* _Work to be completed_
Repeat each entry word for word. Leave any images out of the copy.

⟨

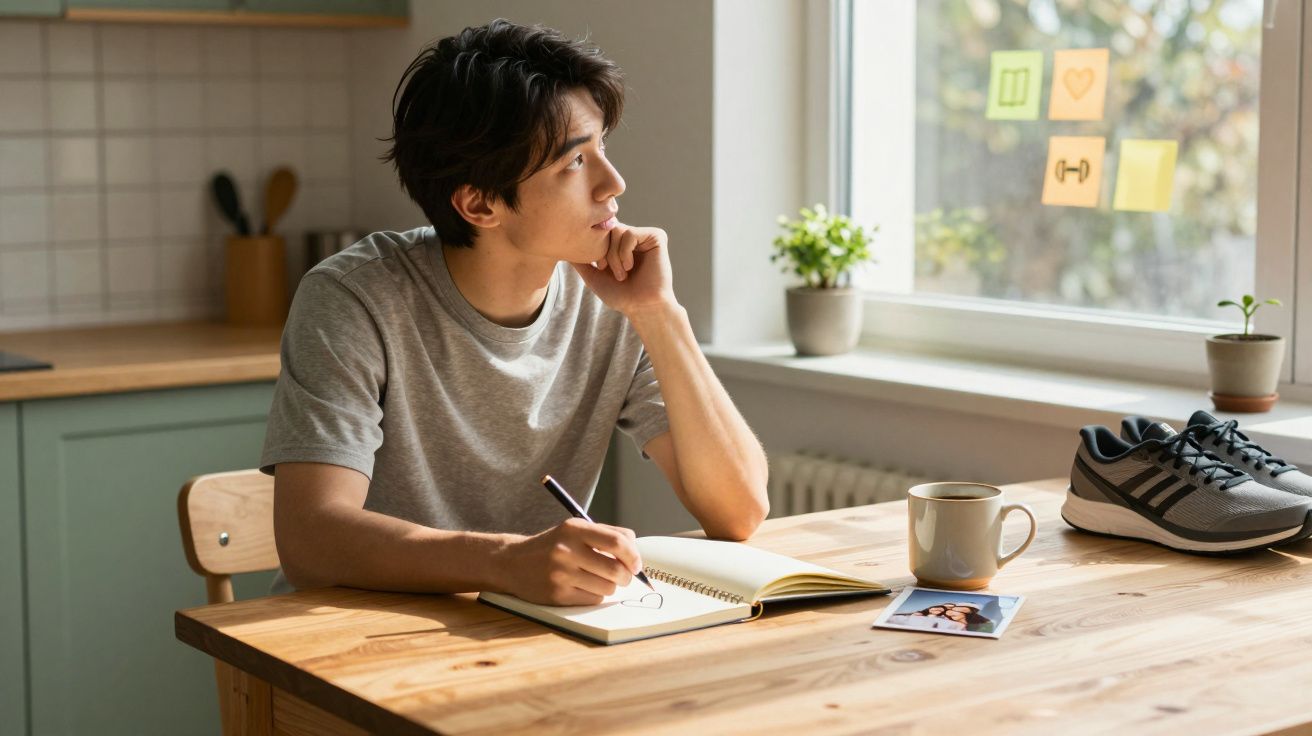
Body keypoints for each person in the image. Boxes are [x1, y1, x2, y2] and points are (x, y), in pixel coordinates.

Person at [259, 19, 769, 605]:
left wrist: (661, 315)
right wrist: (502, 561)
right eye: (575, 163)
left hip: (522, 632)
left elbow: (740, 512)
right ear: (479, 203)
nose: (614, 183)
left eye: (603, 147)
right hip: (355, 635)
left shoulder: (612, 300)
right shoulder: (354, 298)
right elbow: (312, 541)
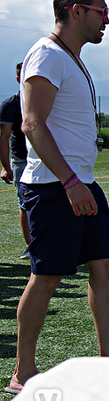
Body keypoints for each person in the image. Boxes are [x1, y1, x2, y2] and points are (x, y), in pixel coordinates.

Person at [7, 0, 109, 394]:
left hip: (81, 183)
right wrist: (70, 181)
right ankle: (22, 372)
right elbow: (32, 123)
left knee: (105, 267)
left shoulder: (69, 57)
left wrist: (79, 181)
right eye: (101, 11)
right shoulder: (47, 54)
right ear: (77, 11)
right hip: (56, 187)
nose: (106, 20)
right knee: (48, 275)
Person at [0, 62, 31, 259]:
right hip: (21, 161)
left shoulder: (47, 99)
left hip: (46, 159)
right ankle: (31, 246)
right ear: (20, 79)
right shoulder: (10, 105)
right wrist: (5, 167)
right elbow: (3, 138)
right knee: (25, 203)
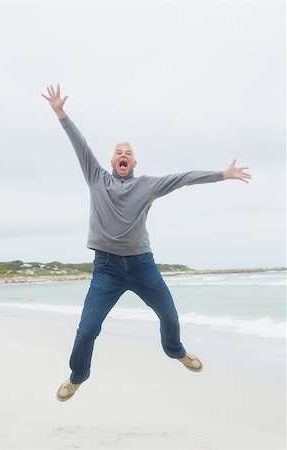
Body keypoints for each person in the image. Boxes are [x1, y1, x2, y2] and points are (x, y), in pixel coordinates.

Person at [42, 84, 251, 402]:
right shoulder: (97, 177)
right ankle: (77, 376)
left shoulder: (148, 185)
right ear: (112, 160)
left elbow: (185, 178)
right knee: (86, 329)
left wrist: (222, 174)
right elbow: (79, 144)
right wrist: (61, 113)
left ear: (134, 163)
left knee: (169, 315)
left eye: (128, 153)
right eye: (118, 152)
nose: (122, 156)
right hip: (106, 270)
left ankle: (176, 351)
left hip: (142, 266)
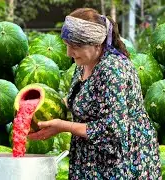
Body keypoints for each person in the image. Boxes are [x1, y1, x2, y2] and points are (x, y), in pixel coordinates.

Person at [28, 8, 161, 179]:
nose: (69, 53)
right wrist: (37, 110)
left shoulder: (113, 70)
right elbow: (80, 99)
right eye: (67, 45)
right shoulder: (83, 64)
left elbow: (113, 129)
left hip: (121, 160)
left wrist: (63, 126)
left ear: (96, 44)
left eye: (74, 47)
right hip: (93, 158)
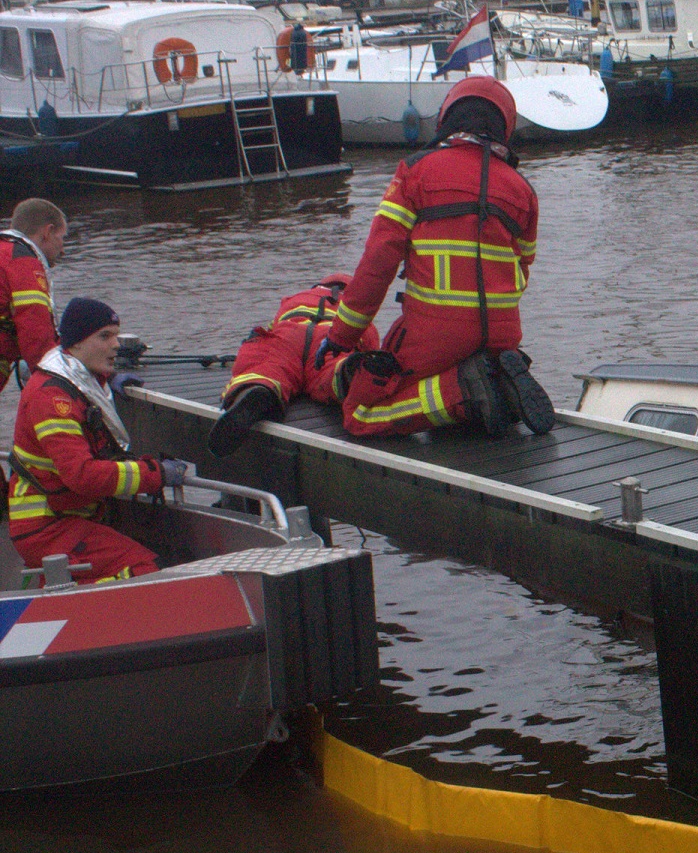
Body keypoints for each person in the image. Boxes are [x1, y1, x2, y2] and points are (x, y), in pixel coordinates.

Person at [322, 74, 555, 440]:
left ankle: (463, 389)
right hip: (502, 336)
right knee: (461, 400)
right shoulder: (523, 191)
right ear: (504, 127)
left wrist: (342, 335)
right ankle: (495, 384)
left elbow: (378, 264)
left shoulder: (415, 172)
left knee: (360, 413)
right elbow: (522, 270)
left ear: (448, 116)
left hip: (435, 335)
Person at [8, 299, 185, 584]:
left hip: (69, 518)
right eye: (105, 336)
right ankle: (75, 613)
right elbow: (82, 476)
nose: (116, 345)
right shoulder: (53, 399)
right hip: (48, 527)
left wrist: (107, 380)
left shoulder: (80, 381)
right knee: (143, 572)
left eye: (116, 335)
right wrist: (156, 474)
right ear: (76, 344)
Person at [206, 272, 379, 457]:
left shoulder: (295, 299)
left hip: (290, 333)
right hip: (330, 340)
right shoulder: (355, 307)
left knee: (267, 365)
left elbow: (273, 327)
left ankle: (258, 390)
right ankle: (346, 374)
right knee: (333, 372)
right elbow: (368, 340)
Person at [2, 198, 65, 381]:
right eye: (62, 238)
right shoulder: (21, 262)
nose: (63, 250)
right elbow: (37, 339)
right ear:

⟩

* _Written answer_
Body keypoints for each person in the image. Boxes are [x1, y1, x2, y2] and points are (x, y), in pixel coordinates.

Person at [259, 19, 769, 605]:
left wrist: (661, 315)
right wrist: (502, 561)
right eye: (575, 163)
left hip: (522, 632)
left elbow: (740, 512)
right ear: (479, 203)
nose: (614, 183)
left eye: (603, 147)
right hip: (355, 635)
left shoulder: (612, 300)
right shoulder: (354, 298)
right elbow: (312, 541)
Body keypoints for each person in the image. Boxes are [x1, y1, x2, y2] and points are (x, y), in pixel coordinates.

Person at [7, 0, 109, 394]:
left hip: (81, 183)
right wrist: (70, 181)
right ankle: (22, 372)
right elbow: (32, 123)
left knee: (105, 267)
left shoulder: (69, 57)
left wrist: (79, 181)
right eye: (101, 11)
right shoulder: (47, 54)
right ear: (77, 11)
right hip: (56, 187)
nose: (106, 20)
right knee: (48, 275)
Person at [0, 62, 31, 259]:
right hip: (21, 161)
left shoulder: (47, 99)
left hip: (46, 159)
right ankle: (31, 246)
right ear: (20, 79)
right shoulder: (10, 105)
right wrist: (5, 167)
right elbow: (3, 138)
right knee: (25, 203)
Body keypoints for each person in the image. Boxes are [x1, y1, x2, y2] and points are (x, y), in pixel coordinates.

Person at [42, 84, 251, 402]:
right shoulder: (97, 177)
right ankle: (77, 376)
left shoulder: (148, 185)
right ear: (112, 160)
left elbow: (185, 178)
right knee: (86, 329)
left wrist: (222, 174)
right elbow: (79, 144)
right wrist: (61, 113)
left ear: (134, 163)
left knee: (169, 315)
left eye: (128, 153)
right eye: (118, 152)
nose: (122, 156)
right hip: (106, 270)
left ankle: (176, 351)
left hip: (142, 266)
Body keypoints for each person in the image. Boxes are [x1, y1, x2, y2] and points are (x, y), in pixel coordinates.

Person at [28, 8, 161, 179]:
nose: (69, 53)
right wrist: (37, 110)
left shoulder: (113, 70)
right elbow: (80, 99)
right eye: (67, 45)
right shoulder: (83, 64)
left elbow: (113, 129)
left hip: (121, 160)
left wrist: (63, 126)
left ear: (96, 44)
left eye: (74, 47)
right hip: (93, 158)
Body keypoints for each person in the image. Boxes are [x1, y1, x2, y2] and points are (x, y), in pixel coordinates.

Person at [322, 74, 555, 440]:
left ankle: (463, 389)
right hip: (502, 336)
right knee: (461, 400)
right shoulder: (523, 191)
right ear: (504, 127)
left wrist: (342, 335)
right ankle: (495, 384)
left elbow: (378, 264)
left shoulder: (415, 172)
left knee: (360, 413)
right elbow: (522, 270)
left ear: (448, 116)
left hip: (435, 335)
Person at [8, 299, 185, 584]:
left hip: (69, 518)
right eye: (105, 336)
right ankle: (75, 613)
right elbow: (82, 476)
nose: (116, 345)
right shoulder: (53, 399)
right hip: (48, 527)
left wrist: (107, 380)
left shoulder: (80, 381)
right knee: (143, 572)
left eye: (116, 335)
right wrist: (156, 474)
right ear: (76, 344)
Person at [206, 272, 379, 457]:
left shoulder: (295, 299)
left hip: (290, 333)
right hip: (330, 340)
right shoulder: (355, 307)
left knee: (267, 365)
left elbow: (273, 327)
left ankle: (258, 390)
right ankle: (346, 374)
right knee: (333, 372)
right elbow: (368, 340)
Person at [2, 198, 65, 381]:
right eye: (62, 238)
right shoulder: (21, 262)
nose: (63, 250)
right elbow: (37, 339)
right ear:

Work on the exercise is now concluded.